Admiral Instruments

Apr 1, 20222 min

Electrochemistry News Items & Facts - April 2022

Updated: Apr 6, 2022

Every day, we all use battery powered devices at home, drive vehicles, eat packaged foods, and drink clean water. These are a few examples of the countless aspects of our modern lifestyles which are reliant on electrochemistry - broadly defined as the study of how electricity interact with materials.

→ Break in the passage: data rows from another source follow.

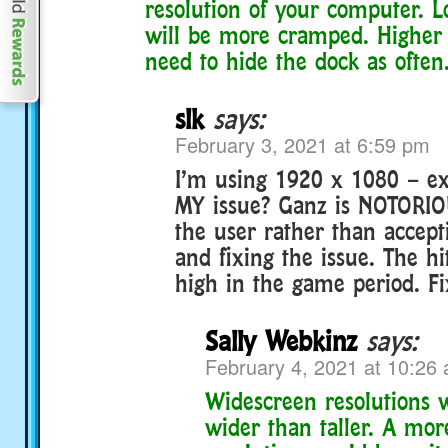
resolution of your computer. L
will be more cramped. Higher 
need to hide the dock as often
slk
says:
February 3, 2021 at 6:59 pm
I’m using 1920 x 1080 – ex
MY issue? Ganz is NOTORIO
the user rather than accepti
and fixing the issue. The hi
high in the game period. Fix
Sally Webkinz
says:
February 4, 2021 at 10:26
Widescreen resolutions w
wider than taller. A mor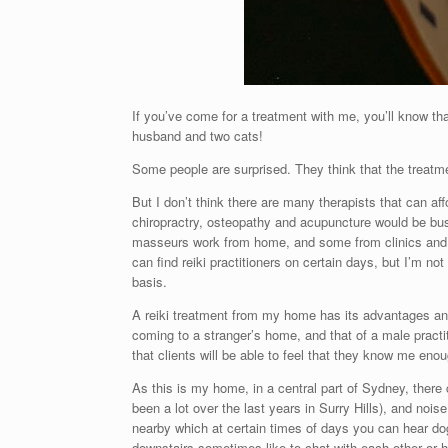
If you’ve come for a treatment with me, you’ll know tha
husband and two cats!
Some people are surprised. They think that the treatment
But I don’t think there are many therapists that can af
chiropractry, osteopathy and acupuncture would be busy
masseurs work from home, and some from clinics and s
can find reiki practitioners on certain days, but I’m not
basis.
A reiki treatment from my home has its advantages and
coming to a stranger’s home, and that of a male practi
that clients will be able to feel that they know me eno
As this is my home, in a central part of Sydney, ther
been a lot over the last years in Surry Hills), and nois
nearby which at certain times of days you can hear do
downstairs sometimes like to chat with each other or h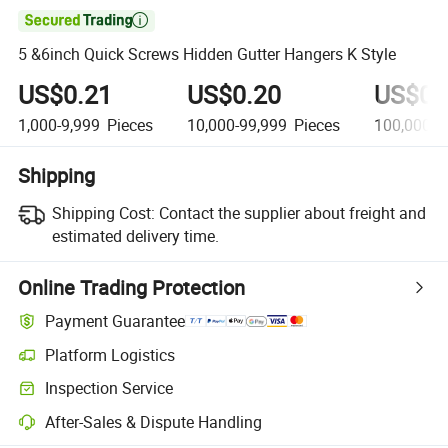

5 &6inch Quick Screws Hidden Gutter Hangers K Style
US$0.21
US$0.20
US$0.
1,000-9,999
Pieces
10,000-99,999
Pieces
100,000+
Shipping
Shipping Cost:
Contact the supplier about freight and
estimated delivery time.
Online Trading Protection
Payment Guarantee
Platform Logistics
Clearer shipment tracking with platform-supported logistics.
Inspection Service
Optional pre-shipment inspection for quality and quantity checks.
After-Sales & Dispute Handling
Platform-assisted dispute resolution, including refunds or returns whe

As an electrochemistry instrumentation company, Admiral Instruments proudly serves our customers who are among the millions of scientists, engineers, & technicians around the world using potentiostats to uncover new ways electrochemistry may benefit us all.

To celebrate how electrochemistry has shaped the past, touches our present-day lives, and influences the future, every month Admiral Instruments posts five notable news articles, publications, & trivia somehow related to electrochemistry. Click on each entry to read more from the source article!

Electrochemistry News Items & Facts for April 2022:

  1. The MasSpec Pen is a handheld mass spectrometer being used to combat fraudulent fish labeling by detecting the species and habitat of samples in 15 seconds, which is 720x faster than traditional polymerase chain reaction (PCR) meat evaluation techniques.
     

  2. Genetically encoded voltage indicators (GEVIs) are fluorescent, voltage-indicating proteins that can be embedded into neurons in the brain to measure brain activity with microscopes rather than traditional electrodes.
     

  3. Using classical physics principles, the smallest accurately measurable distance is 1e-35 meters and the smallest accurately measurable timescale is 1e-43 seconds.
     

  4. In March 1958, NASA launched the Vanguard 1 satellite which is notable for being the first solar-powered satellite and remains the oldest artificial object orbiting Earth.
     

  5. The "battery bounce test" is claimed to indicate the state of charge of a battery by simply dropping it on a hard, flat surface to see how high it bounces. Researchers actually found this claim to be partially true, but only with alkaline batteries!